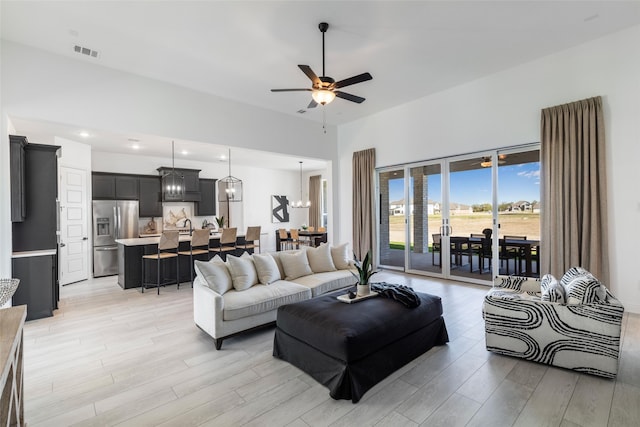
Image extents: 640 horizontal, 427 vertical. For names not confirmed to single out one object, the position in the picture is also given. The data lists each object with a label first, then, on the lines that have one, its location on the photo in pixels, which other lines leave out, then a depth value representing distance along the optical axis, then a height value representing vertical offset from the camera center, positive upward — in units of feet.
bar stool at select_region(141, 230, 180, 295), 17.92 -1.98
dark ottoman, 7.47 -3.58
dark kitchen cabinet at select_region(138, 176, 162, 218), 26.12 +1.68
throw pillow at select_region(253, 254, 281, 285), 12.66 -2.43
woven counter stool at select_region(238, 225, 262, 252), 23.68 -1.76
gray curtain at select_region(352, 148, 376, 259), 23.12 +0.98
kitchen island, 18.61 -3.24
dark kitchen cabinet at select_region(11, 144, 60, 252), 13.79 +0.66
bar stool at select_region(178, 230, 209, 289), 19.56 -1.95
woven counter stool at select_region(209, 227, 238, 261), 21.20 -1.99
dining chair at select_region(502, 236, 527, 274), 16.56 -2.39
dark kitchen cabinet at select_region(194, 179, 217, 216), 29.76 +1.55
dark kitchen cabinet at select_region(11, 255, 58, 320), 13.09 -3.11
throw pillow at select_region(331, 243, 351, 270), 15.72 -2.37
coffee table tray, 9.80 -2.90
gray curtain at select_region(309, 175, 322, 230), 37.52 +1.57
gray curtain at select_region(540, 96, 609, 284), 13.35 +1.03
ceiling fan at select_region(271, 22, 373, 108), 11.02 +5.03
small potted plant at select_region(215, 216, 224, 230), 25.80 -0.70
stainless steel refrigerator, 22.98 -1.18
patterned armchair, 7.91 -3.31
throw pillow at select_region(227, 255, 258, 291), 11.74 -2.43
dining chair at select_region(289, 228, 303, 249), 31.62 -2.61
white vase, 10.29 -2.72
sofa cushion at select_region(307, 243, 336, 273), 15.01 -2.40
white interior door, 19.98 -0.75
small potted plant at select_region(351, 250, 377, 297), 10.32 -2.30
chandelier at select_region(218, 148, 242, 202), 31.68 +2.48
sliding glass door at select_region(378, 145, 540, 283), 16.39 -0.23
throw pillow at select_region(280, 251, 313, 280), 13.89 -2.47
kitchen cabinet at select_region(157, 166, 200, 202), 27.12 +2.80
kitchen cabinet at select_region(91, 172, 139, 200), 23.81 +2.42
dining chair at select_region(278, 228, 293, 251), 32.27 -2.69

:::

**Goal of the exercise:**
Filter these records, keeping every line where the word "potted" occurs.

**Response area:**
small potted plant at select_region(215, 216, 224, 230), 25.80 -0.70
small potted plant at select_region(351, 250, 377, 297), 10.32 -2.30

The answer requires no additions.